◆ **EXTRACTED MATERIAL**
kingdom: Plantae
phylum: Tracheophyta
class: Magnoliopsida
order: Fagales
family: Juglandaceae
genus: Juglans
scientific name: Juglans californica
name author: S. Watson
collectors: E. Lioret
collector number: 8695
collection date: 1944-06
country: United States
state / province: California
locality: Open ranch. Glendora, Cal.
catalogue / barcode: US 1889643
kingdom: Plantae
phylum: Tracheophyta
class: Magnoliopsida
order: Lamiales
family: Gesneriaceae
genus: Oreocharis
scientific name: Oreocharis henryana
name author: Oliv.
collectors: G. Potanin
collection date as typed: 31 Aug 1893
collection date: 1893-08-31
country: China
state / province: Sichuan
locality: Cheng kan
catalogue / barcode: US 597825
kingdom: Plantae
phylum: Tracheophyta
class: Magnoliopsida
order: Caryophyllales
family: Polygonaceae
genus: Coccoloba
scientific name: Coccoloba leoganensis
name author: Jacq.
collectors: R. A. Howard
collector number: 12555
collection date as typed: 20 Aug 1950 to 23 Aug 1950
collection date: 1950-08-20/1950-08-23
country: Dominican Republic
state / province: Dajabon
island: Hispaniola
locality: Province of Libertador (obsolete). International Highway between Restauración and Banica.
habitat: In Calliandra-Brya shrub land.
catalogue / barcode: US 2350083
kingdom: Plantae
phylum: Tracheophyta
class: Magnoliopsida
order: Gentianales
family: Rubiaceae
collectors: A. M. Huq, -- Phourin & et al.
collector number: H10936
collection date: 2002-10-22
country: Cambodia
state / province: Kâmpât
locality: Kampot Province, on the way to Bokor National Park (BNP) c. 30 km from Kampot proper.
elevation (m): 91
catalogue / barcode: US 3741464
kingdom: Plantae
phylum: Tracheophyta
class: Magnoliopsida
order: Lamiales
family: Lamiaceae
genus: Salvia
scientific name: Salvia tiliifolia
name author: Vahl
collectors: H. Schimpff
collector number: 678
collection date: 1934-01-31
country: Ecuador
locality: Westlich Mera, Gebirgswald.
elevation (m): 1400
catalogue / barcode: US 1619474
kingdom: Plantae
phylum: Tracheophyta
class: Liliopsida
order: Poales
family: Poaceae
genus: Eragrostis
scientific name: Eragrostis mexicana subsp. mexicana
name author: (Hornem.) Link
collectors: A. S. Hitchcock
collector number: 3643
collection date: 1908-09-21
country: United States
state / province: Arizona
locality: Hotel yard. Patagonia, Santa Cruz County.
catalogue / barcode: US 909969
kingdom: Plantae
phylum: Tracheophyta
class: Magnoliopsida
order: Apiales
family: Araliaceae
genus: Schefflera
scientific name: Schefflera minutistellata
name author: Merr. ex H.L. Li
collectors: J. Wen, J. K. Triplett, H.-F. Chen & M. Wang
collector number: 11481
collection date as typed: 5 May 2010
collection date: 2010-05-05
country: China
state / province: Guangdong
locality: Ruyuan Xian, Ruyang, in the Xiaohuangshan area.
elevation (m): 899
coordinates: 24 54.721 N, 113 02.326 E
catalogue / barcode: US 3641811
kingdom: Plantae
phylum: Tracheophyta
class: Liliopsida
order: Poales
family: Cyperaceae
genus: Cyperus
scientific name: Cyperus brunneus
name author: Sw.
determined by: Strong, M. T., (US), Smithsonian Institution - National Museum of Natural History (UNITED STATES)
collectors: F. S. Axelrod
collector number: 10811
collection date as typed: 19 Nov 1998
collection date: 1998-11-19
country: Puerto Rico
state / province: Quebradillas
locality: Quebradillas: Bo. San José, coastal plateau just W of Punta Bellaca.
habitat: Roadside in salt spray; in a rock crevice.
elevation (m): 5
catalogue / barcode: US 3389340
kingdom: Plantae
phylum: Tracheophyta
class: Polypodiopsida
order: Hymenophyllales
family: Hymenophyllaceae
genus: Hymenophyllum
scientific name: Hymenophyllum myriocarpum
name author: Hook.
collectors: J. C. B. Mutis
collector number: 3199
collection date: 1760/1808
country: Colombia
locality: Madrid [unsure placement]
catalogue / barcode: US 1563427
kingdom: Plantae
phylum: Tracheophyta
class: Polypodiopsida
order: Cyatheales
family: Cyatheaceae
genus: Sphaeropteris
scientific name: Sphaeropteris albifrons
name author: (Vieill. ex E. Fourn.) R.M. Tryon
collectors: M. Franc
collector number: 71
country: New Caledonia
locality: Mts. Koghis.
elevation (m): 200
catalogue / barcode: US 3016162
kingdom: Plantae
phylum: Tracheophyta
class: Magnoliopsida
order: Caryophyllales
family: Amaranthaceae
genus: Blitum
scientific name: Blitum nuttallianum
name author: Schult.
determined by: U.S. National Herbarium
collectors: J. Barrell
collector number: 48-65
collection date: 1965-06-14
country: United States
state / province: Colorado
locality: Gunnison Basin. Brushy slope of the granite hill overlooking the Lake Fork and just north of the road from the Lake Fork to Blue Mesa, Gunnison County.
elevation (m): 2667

◆ **TASK OBJECTIVE**
Can you extract every line of the records above, copying each field name and value verbatim and in the same order?

◆ **FULL ANSWER**
kingdom: Plantae
phylum: Tracheophyta
class: Magnoliopsida
order: Fagales
family: Juglandaceae
genus: Juglans
scientific name: Juglans californica
name author: S. Watson
collectors: E. Lioret
collector number: 8695
collection date: 1944-06
country: United States
state / province: California
locality: Open ranch. Glendora, Cal.
catalogue / barcode: US 1889643
kingdom: Plantae
phylum: Tracheophyta
class: Magnoliopsida
order: Lamiales
family: Gesneriaceae
genus: Oreocharis
scientific name: Oreocharis henryana
name author: Oliv.
collectors: G. Potanin
collection date as typed: 31 Aug 1893
collection date: 1893-08-31
country: China
state / province: Sichuan
locality: Cheng kan
catalogue / barcode: US 597825
kingdom: Plantae
phylum: Tracheophyta
class: Magnoliopsida
order: Caryophyllales
family: Polygonaceae
genus: Coccoloba
scientific name: Coccoloba leoganensis
name author: Jacq.
collectors: R. A. Howard
collector number: 12555
collection date as typed: 20 Aug 1950 to 23 Aug 1950
collection date: 1950-08-20/1950-08-23
country: Dominican Republic
state / province: Dajabon
island: Hispaniola
locality: Province of Libertador (obsolete). International Highway between Restauración and Banica.
habitat: In Calliandra-Brya shrub land.
catalogue / barcode: US 2350083
kingdom: Plantae
phylum: Tracheophyta
class: Magnoliopsida
order: Gentianales
family: Rubiaceae
collectors: A. M. Huq, -- Phourin & et al.
collector number: H10936
collection date: 2002-10-22
country: Cambodia
state / province: Kâmpât
locality: Kampot Province, on the way to Bokor National Park (BNP) c. 30 km from Kampot proper.
elevation (m): 91
catalogue / barcode: US 3741464
kingdom: Plantae
phylum: Tracheophyta
class: Magnoliopsida
order: Lamiales
family: Lamiaceae
genus: Salvia
scientific name: Salvia tiliifolia
name author: Vahl
collectors: H. Schimpff
collector number: 678
collection date: 1934-01-31
country: Ecuador
locality: Westlich Mera, Gebirgswald.
elevation (m): 1400
catalogue / barcode: US 1619474
kingdom: Plantae
phylum: Tracheophyta
class: Liliopsida
order: Poales
family: Poaceae
genus: Eragrostis
scientific name: Eragrostis mexicana subsp. mexicana
name author: (Hornem.) Link
collectors: A. S. Hitchcock
collector number: 3643
collection date: 1908-09-21
country: United States
state / province: Arizona
locality: Hotel yard. Patagonia, Santa Cruz County.
catalogue / barcode: US 909969
kingdom: Plantae
phylum: Tracheophyta
class: Magnoliopsida
order: Apiales
family: Araliaceae
genus: Schefflera
scientific name: Schefflera minutistellata
name author: Merr. ex H.L. Li
collectors: J. Wen, J. K. Triplett, H.-F. Chen & M. Wang
collector number: 11481
collection date as typed: 5 May 2010
collection date: 2010-05-05
country: China
state / province: Guangdong
locality: Ruyuan Xian, Ruyang, in the Xiaohuangshan area.
elevation (m): 899
coordinates: 24 54.721 N, 113 02.326 E
catalogue / barcode: US 3641811
kingdom: Plantae
phylum: Tracheophyta
class: Liliopsida
order: Poales
family: Cyperaceae
genus: Cyperus
scientific name: Cyperus brunneus
name author: Sw.
determined by: Strong, M. T., (US), Smithsonian Institution - National Museum of Natural History (UNITED STATES)
collectors: F. S. Axelrod
collector number: 10811
collection date as typed: 19 Nov 1998
collection date: 1998-11-19
country: Puerto Rico
state / province: Quebradillas
locality: Quebradillas: Bo. San José, coastal plateau just W of Punta Bellaca.
habitat: Roadside in salt spray; in a rock crevice.
elevation (m): 5
catalogue / barcode: US 3389340
kingdom: Plantae
phylum: Tracheophyta
class: Polypodiopsida
order: Hymenophyllales
family: Hymenophyllaceae
genus: Hymenophyllum
scientific name: Hymenophyllum myriocarpum
name author: Hook.
collectors: J. C. B. Mutis
collector number: 3199
collection date: 1760/1808
country: Colombia
locality: Madrid [unsure placement]
catalogue / barcode: US 1563427
kingdom: Plantae
phylum: Tracheophyta
class: Polypodiopsida
order: Cyatheales
family: Cyatheaceae
genus: Sphaeropteris
scientific name: Sphaeropteris albifrons
name author: (Vieill. ex E. Fourn.) R.M. Tryon
collectors: M. Franc
collector number: 71
country: New Caledonia
locality: Mts. Koghis.
elevation (m): 200
catalogue / barcode: US 3016162
kingdom: Plantae
phylum: Tracheophyta
class: Magnoliopsida
order: Caryophyllales
family: Amaranthaceae
genus: Blitum
scientific name: Blitum nuttallianum
name author: Schult.
determined by: U.S. National Herbarium
collectors: J. Barrell
collector number: 48-65
collection date: 1965-06-14
country: United States
state / province: Colorado
locality: Gunnison Basin. Brushy slope of the granite hill overlooking the Lake Fork and just north of the road from the Lake Fork to Blue Mesa, Gunnison County.
elevation (m): 2667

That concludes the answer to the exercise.